◆ Aim of the task:
Tally up the lines in the material where the word "Необходима" appears, then give the total and nothing else.

(Supplied material Opens)

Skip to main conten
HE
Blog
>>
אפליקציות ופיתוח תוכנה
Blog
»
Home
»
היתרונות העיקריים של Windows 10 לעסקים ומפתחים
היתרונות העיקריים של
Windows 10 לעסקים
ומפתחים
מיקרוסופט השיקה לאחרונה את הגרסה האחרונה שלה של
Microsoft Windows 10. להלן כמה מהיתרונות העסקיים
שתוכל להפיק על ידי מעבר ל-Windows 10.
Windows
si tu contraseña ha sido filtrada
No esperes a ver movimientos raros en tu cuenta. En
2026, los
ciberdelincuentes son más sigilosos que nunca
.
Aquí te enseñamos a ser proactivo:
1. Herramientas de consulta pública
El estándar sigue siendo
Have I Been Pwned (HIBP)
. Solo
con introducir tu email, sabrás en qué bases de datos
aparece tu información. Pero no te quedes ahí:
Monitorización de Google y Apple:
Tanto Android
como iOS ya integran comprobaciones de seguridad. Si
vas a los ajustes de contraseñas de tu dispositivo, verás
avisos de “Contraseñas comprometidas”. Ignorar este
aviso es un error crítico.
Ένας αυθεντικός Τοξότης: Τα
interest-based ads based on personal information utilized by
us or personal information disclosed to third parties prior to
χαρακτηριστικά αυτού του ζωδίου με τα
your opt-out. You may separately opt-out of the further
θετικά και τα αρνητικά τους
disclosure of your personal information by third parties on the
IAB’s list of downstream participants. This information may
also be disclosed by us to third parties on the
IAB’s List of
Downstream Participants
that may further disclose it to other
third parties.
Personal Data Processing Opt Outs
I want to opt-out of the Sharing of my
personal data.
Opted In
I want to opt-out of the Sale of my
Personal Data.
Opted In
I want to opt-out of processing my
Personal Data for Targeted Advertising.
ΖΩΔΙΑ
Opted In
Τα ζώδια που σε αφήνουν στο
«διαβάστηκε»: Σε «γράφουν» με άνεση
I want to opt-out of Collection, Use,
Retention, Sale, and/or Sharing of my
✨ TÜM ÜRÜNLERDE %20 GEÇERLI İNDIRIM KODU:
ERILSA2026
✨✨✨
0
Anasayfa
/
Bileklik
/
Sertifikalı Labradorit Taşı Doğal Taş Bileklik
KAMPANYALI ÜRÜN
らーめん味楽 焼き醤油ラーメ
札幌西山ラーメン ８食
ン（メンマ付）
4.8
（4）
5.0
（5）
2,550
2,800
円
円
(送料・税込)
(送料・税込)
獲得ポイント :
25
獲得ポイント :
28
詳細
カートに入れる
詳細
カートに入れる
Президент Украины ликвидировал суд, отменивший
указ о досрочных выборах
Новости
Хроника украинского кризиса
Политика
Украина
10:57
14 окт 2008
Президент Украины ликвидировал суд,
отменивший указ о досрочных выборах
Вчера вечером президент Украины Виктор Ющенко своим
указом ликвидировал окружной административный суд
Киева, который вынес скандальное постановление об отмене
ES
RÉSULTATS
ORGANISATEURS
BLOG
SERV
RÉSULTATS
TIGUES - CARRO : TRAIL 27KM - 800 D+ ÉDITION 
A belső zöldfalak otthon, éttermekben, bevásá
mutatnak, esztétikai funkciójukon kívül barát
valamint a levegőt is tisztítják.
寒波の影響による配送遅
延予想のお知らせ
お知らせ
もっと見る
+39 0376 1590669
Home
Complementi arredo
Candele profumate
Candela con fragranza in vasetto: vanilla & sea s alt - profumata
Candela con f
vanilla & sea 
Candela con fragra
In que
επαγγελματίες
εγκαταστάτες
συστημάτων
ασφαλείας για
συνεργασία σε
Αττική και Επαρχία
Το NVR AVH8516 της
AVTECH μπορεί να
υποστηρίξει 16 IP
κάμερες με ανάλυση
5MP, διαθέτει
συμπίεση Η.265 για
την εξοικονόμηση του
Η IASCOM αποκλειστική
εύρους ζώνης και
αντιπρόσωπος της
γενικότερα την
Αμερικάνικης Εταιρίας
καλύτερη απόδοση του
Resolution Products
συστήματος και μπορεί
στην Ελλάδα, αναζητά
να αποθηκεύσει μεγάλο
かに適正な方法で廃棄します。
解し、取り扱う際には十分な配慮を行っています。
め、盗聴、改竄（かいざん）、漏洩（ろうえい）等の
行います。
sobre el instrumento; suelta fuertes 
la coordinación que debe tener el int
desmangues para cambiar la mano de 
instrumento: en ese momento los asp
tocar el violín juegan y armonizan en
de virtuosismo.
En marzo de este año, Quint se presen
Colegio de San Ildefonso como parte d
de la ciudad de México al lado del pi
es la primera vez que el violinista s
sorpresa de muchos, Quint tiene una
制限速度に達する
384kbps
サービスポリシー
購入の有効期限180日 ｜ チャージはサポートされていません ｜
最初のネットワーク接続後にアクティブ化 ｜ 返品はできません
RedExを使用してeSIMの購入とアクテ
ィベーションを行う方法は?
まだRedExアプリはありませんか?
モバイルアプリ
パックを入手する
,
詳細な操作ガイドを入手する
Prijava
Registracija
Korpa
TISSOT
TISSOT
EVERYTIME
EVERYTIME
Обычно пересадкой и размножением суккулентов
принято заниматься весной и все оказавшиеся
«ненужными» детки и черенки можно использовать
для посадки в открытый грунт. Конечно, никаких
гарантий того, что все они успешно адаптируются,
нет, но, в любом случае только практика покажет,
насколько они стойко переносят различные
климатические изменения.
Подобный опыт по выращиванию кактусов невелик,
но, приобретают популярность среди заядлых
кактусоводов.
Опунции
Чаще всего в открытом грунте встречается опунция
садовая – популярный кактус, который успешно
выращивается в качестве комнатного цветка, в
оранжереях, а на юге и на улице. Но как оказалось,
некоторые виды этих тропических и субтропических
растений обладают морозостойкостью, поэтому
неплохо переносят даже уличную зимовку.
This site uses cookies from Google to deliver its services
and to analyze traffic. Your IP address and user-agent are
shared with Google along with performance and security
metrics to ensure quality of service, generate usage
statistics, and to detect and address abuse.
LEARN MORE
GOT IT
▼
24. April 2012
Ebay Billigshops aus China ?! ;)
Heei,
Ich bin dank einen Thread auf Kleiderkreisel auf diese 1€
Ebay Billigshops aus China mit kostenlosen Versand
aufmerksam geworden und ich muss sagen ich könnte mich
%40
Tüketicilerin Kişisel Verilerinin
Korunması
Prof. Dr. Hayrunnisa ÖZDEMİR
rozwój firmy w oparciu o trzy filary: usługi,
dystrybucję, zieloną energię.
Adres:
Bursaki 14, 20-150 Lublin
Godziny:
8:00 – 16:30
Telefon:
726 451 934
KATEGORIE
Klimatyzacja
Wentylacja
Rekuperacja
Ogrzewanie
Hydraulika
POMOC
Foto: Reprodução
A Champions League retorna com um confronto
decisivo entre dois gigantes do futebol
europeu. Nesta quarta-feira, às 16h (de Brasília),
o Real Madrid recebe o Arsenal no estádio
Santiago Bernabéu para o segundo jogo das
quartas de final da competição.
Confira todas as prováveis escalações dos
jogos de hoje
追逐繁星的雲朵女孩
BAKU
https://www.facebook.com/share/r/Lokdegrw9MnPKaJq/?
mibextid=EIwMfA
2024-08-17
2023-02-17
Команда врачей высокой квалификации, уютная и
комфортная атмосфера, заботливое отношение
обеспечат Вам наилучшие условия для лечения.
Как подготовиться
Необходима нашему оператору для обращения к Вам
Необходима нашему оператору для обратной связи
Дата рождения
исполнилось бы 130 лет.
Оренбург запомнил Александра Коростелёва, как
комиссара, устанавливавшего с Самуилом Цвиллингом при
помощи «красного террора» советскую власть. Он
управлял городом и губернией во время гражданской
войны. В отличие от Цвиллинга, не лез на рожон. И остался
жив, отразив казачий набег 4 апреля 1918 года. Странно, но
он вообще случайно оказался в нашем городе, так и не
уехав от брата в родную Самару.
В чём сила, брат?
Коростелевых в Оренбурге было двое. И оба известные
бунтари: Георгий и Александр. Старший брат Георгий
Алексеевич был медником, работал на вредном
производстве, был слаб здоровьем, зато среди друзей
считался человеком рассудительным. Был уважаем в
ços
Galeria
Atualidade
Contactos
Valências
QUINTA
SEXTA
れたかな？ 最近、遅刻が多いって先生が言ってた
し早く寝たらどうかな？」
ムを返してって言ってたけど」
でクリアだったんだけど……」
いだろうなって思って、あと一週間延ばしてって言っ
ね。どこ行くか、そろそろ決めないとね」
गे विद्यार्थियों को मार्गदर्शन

(Supplied material Closes)

◆ Response area:
2